Bottom Line: Although I will welcome suggestions, I suspect crafting a correct solution and tailoring to a particular audience will require cosmetic controls beyond what MathObjects supplies (or should supply).
In reply to Dick Lane

Re: cosmetics might matter: solutions & MathObjects

by Alex Jordan -
Hi Dick,

MathObject Formulas have a method "reduce" that helps. For example, if $a = 2 and $b = -3, then

Formula("$a+$bx") will be 2+(-3)x,

but Formula("$a+$bx")->reduce will be 2-3x.

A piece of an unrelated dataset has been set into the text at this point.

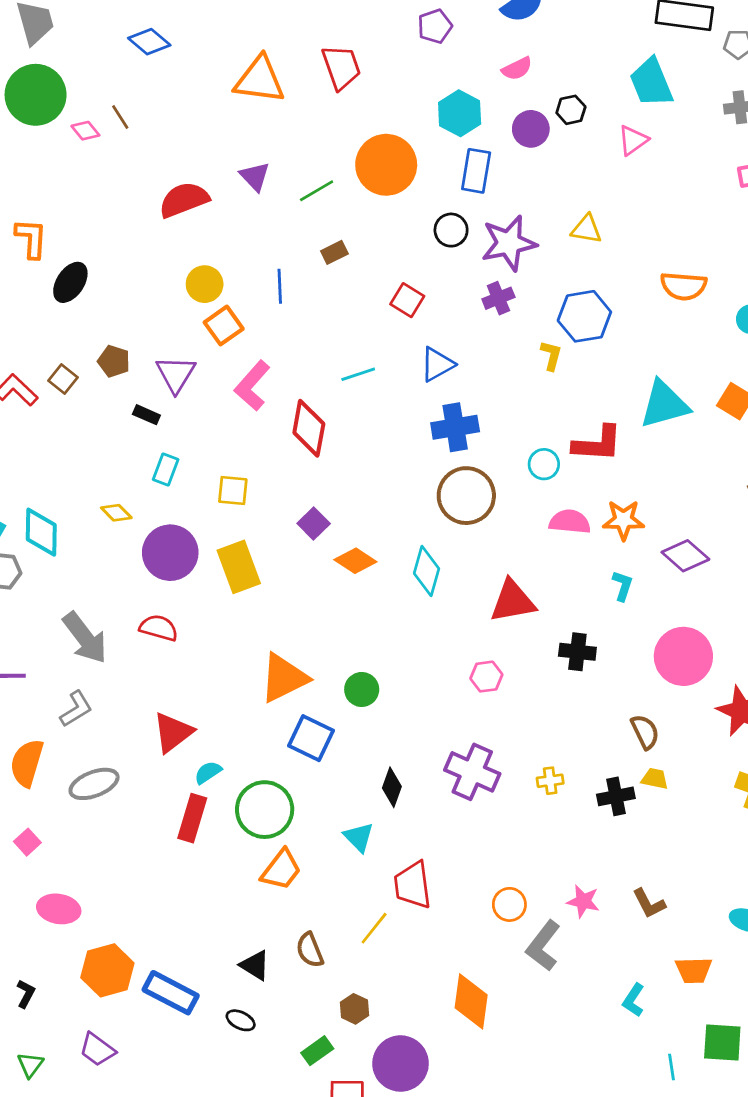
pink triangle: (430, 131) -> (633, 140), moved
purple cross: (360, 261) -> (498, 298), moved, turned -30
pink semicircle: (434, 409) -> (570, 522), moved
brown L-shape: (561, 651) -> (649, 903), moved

The reductions that get applied are here:

(And sometimes it's useful to turn some of them off, as the top of that pge explains how to do.)
In reply to Alex Jordan

Re: cosmetics might matter: solutions & MathObjects

by Dick Lane -
Thanks, Alex, for your reference to the wiki page with a List of Parser Reduction Rules.

My example includes
    Context() -> flags -> set(reduceConstants => 0) ;
    $LHS = Formula( "$a * x + $b * ($c + x)" ) ;
    $RHS = Formula( "$d * (x + $e)" ) -> reduce ;
and adding "-> reduce" to $LHS does not fix an issue involving scope of that reduction.  E.g., if a=-5, b=-4, c=-6, that reduced $LHS would display as -(5x + 4(x-6)) rather than -5x - 4(-6 + x).  [There are pedagogical reasons why I want students to confront the latter form.]  An alternative definition of $LHSa shows one way to manage the pieces (sometimes):
    $abFeq = FEQ( "$a + $b" ) ;
    $LHSa = Formula( "($abFeq)*x + $b*$c" ) ;
In reply to Dick Lane

Re: cosmetics might matter: solutions & MathObjects

by Alex Jordan -
Absolutely. I completely agree with the pedagogy, and that's why I almost always turn off one or two of the reductions.

This line:


will stop -x - y from being reformatted as -(x + y). And the ->reduce method will (probably) still do everything you would like it to do.

I also usually like to turn off '(-x)+y', which reorders -x + y into y - x.
In reply to Alex Jordan

Re: cosmetics might matter: solutions & MathObjects

by Dick Lane -
Many thanks, Alex, for pointing out something which I had overlooked --- our ability in MathObjects to control which individual reduction rules are applied or disabled.  On the other hand, it is not clear how this might simplify writing of a solution (template) which refers to various parts of an answer expression.

FWIW, the example posted with my query was generalized from a problem with a known relation between $a$ and $b (which was exploited during a subsequent solution).  My immediate question involves ways to adapt that as the problem task is generalized.

an aside:  my time-to-create a problem+solution seems to average between 1:2 and 1:3 for (problem plus structured answer) : (solution which copes with parameter choices).  For those occasions where I am slow in composing an algorithmic presentation of a solution, I am glad for the fall-back of displaying a structured expression as an answer.  (Quoted stuff in old style, use Formula or Compute now.)